The versatility of the definition of art serves as a structuring thread across the exhibition. The fashion sphere and the art world have always shared grounds, and many creatives have used paintings or sculptures as references for motifs or silhouettes. On the other hand, fashion has always been a subject for artists and has become a more prominent playing ground recently, as testified by this blog. 

But the opening piece of the exhibition caught my attention for its full circle exploration of the interdependence of art and fashion, both through a literal physical and highly conceptual manner. The Viktor & Rolf dress is made of a broken, smashed white canvas that falls around the body to create a unique skater dress. 

The piece is an opportunity to consider clothing as a legitimate canvas of expression, in an institutional environment that stills – more or less – strictly separates art and fashion. The focus here is on the material dependence of both disciplines. It leaves room not only for interpretation but for meaning-crafting. Viktor & Rolf for that matter, are often called fashion artists.

But the full collection that went down the runway further complexified the message, and the designs. The show opened with white canvases broken in various ways and tied around stained jeans dresses referencing the overalls artists wear to create their works. Progressively, motifs started to appear in a crescendo of creativity.

Representing Dutch Golden Age masterpieces sprinkled in an action painting à la Pollock way, the designers aimed at connecting past and present. And in fact, action painting could not have existed without a willingness to move away from figurative classical painting. While being seemingly diametrically opposed, the two movements are deeply interdependent. 

But the full circle moment goes one step further. After sending the models down the runway in intricate, various iterations of canvas breaking and bending to create coats, skirts, or over-the-top collars, the two designers undressed the models to hang the pieces on the wall. Thereby, they returned them back to the state of artworks.

The final piece even unfolded in a triptych from which fabric poured, connecting the three gold frames. Here, pieces are fashion, craftsmanship, painting, and sculpture. The designers ask the question of what is art and what is fashion and answer by refusing to give an answer. 

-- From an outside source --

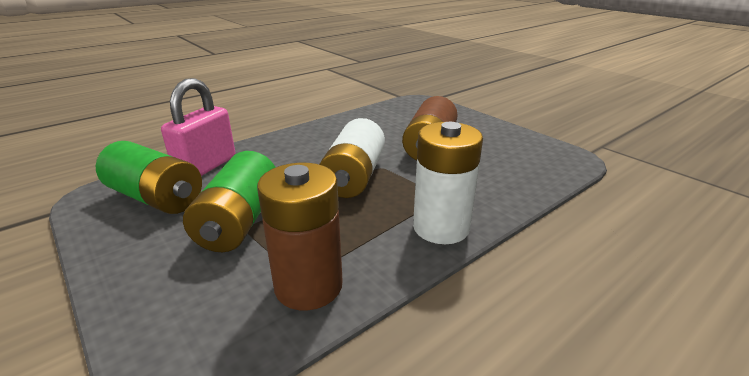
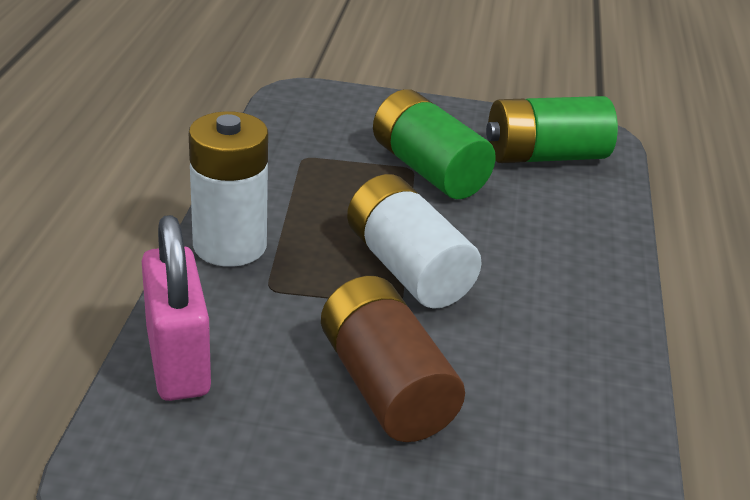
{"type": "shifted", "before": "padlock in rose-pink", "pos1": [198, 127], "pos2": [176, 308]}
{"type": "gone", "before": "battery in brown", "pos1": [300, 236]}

Viktor & Rolf Haute Couture 2015

Sure, the lack of practicality tilts the choice towards these outfits being artistic pieces before being clothes. But the Dutch Golden Age outfits were questionably practical for a 21st century audience…

All in all, maybe what needs to be remembered here is that constricting things in categories stifles both creativity and interpretation. Art, like clothes, is experienced with the body. There is nothing like seeing an artwork in real life or wearing an item of clothing and feeling the fabric against one’s skin. Perhaps this deeply personal relationship in relation to beautiful things is what unquestionably reconciles art and fashion.